Inside the blue row house, Maya sleeps, unaware.

Rob

“Thought you were supposed to use dirt from a grave,” says Rob, a bit hopelessly.

“You see any graveyards around here?” snaps Darlene.

“Yeah, behind the church at 28th and Madison–”

“Shut up,” she says. “Graveyard dirt. Goofer dust. Huh. You might get lucky and find one who got buried and wasn’t dead yet, but most of the time that’s stale power. Now this…” She scoops another fistful of sand into the baggie. “This is a thousand people, all sticking their deaths into the same soil. See?”

Rob notices a Kool butt in the bag, all magenta on one end.

Maya

Maya screams, to her shame, when Salem’s hatpin stabs through her hand and into the wall. “Quiet,” he says, and slaps her. Her ears ring; she almost misses the tinkling crash.

Rob is up, white and sweating, on his knees. He holds Boulevard’s watch. He’s smashed its face and bent up its second hand, which keeps ticking, crookedly.

“You won’t,” says Darlene. “You can’t.”

He wets two fingers with his blood and holds them above it; his eyes are wide, and very cold. Darlene and Maya hold their breath.

But Salem doesn’t. He snarls, and blurs; and then Maya goes deaf.

Maya

“You can open your mouth and eat,” Maya says, quietly and firmly. “I fed you before you came back to yourself. You don’t need me to now.”

Rob reaches for the pad and pencil, but Maya holds them away. “No crutches,” she says.

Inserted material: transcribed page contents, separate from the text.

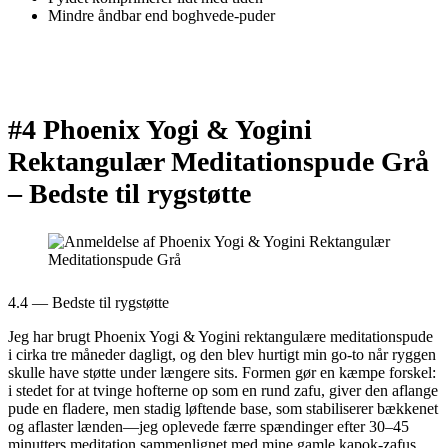
Mindre åndbar end boghvede-puder
#4 Phoenix Yogi & Yogini
Rektangulær Meditationspude Grå
–
Bedste til rygstøtte
4.4 — Bedste til rygstøtte
Jeg har brugt Phoenix Yogi & Yogini rektangulære meditationspude
i cirka tre måneder dagligt, og den blev hurtigt min go-to når ryggen
skulle have støtte under længere sits. Formen gør en kæmpe forskel:
i stedet for at tvinge hofterne op som en rund zafu, giver den aflange
pude en fladere, men stadig løftende base, som stabiliserer bækkenet
og aflaster lænden—jeg oplevede færre spændinger efter 30–45
minutters meditation sammenlignet med mine gamle kapok-zafus.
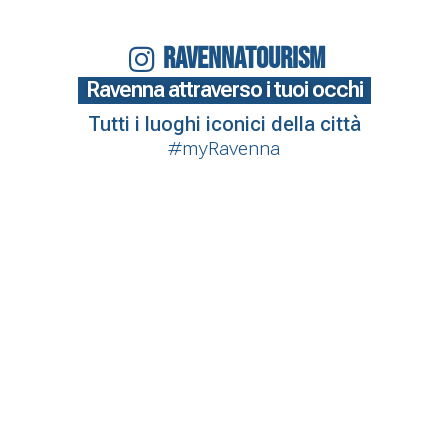
RAVENNATOURISM
Ravenna attraverso i tuoi occhi
Tutti i luoghi iconici della città
#myRavenna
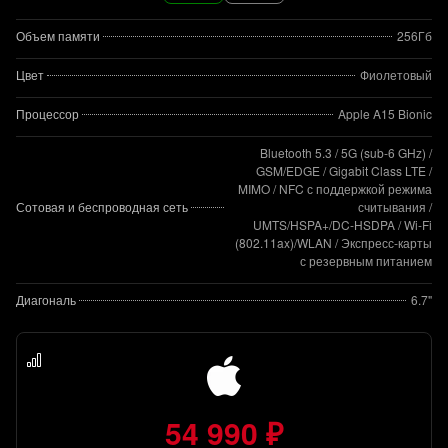
Объем памяти
256Гб
Цвет
Фиолетовый
Процессор
Apple A15 Bionic
Bluetooth 5.3 / 5G (sub‑6 GHz) /
GSM/EDGE / Gigabit Class LTE /
MIMO / NFC с поддержкой режима
Сотовая и беспроводная сеть
считывания /
UMTS/HSPA+/DC‑HSDPA / Wi-Fi
(802.11​ax)/WLAN / Экспресс‑карты
с резервным питанием
Диагональ
6.7"
54 990 ₽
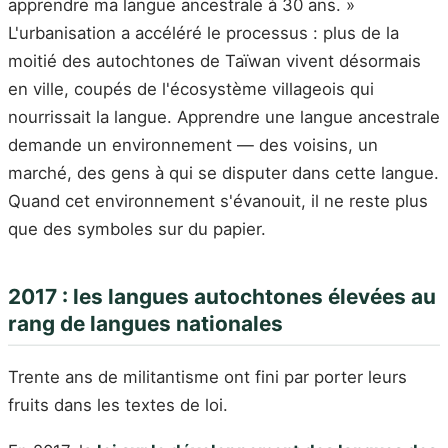
apprendre ma langue ancestrale à 30 ans. »
L'urbanisation a accéléré le processus : plus de la
moitié des autochtones de Taïwan vivent désormais
en ville, coupés de l'écosystème villageois qui
nourrissait la langue. Apprendre une langue ancestrale
demande un environnement — des voisins, un
marché, des gens à qui se disputer dans cette langue.
Quand cet environnement s'évanouit, il ne reste plus
que des symboles sur du papier.
2017 : les langues autochtones élevées au
rang de langues nationales
Trente ans de militantisme ont fini par porter leurs
fruits dans les textes de loi.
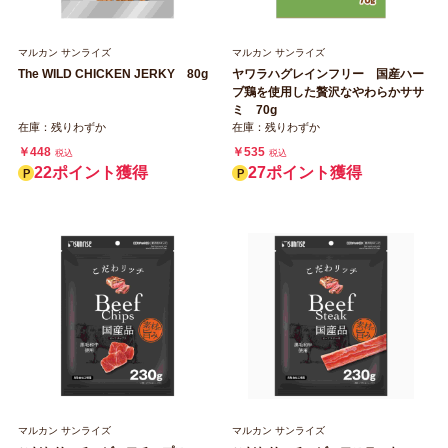
マルカン サンライズ
マルカン サンライズ
The WILD CHICKEN JERKY 80g
ヤワラハグレインフリー 国産ハー
ブ鶏を使用した贅沢なやわらかササ
ミ 70g
在庫：残りわずか
在庫：残りわずか
￥448
￥535
税込
税込
22ポイント獲得
27ポイント獲得
マルカン サンライズ
マルカン サンライズ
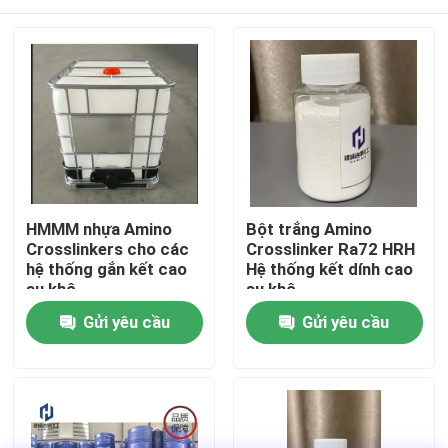
HMMM nhựa Amino
Bột trắng Amino
Crosslinkers cho các
Crosslinker Ra72 HRH
hệ thống gắn kết cao
Hệ thống kết dính cao
su khô
su khô
Nhà
Gửi yêu cầu
Gửi yêu cầu
Sản phẩm
Video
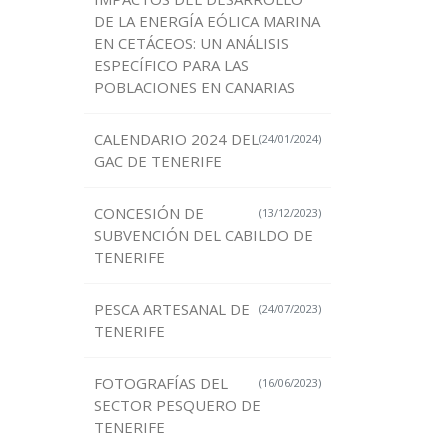
DE LA ENERGÍA EÓLICA MARINA
EN CETÁCEOS: UN ANÁLISIS
ESPECÍFICO PARA LAS
POBLACIONES EN CANARIAS
CALENDARIO 2024 DEL
(24/01/2024)
GAC DE TENERIFE
CONCESIÓN DE
(13/12/2023)
SUBVENCIÓN DEL CABILDO DE
TENERIFE
PESCA ARTESANAL DE
(24/07/2023)
TENERIFE
FOTOGRAFÍAS DEL
(16/06/2023)
SECTOR PESQUERO DE
TENERIFE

He looks angry, but it subsides. He stands and walks to the door to flip off the lights. Maya doesn’t understand until he turns back, and there they are, faint as moonlight on his lips: stitches.

He reaches for the pad again, and this time she lets him have it. You can open them, he writes. I can’t.

Rob

“What do you call this spell, anyway?” asks Rob, a little repulsed.

“Extract of ariolimax columbianus, Vittles,” says Salem. There’s less venom in his voice now: blow-drying the slugs seems to calm him. “And ‘snot a spell. One of your pharmacos will catch on in five years, but for now it’s our secret…”

Rob has his doubts about its efficacy, but Salem’s demonstration knocks them out as quickly as it does his victims. He snaps a pinch of powdered slug into the air and waits: seconds later, a big man in a kerchief walks through and sleeps face-first into the wall.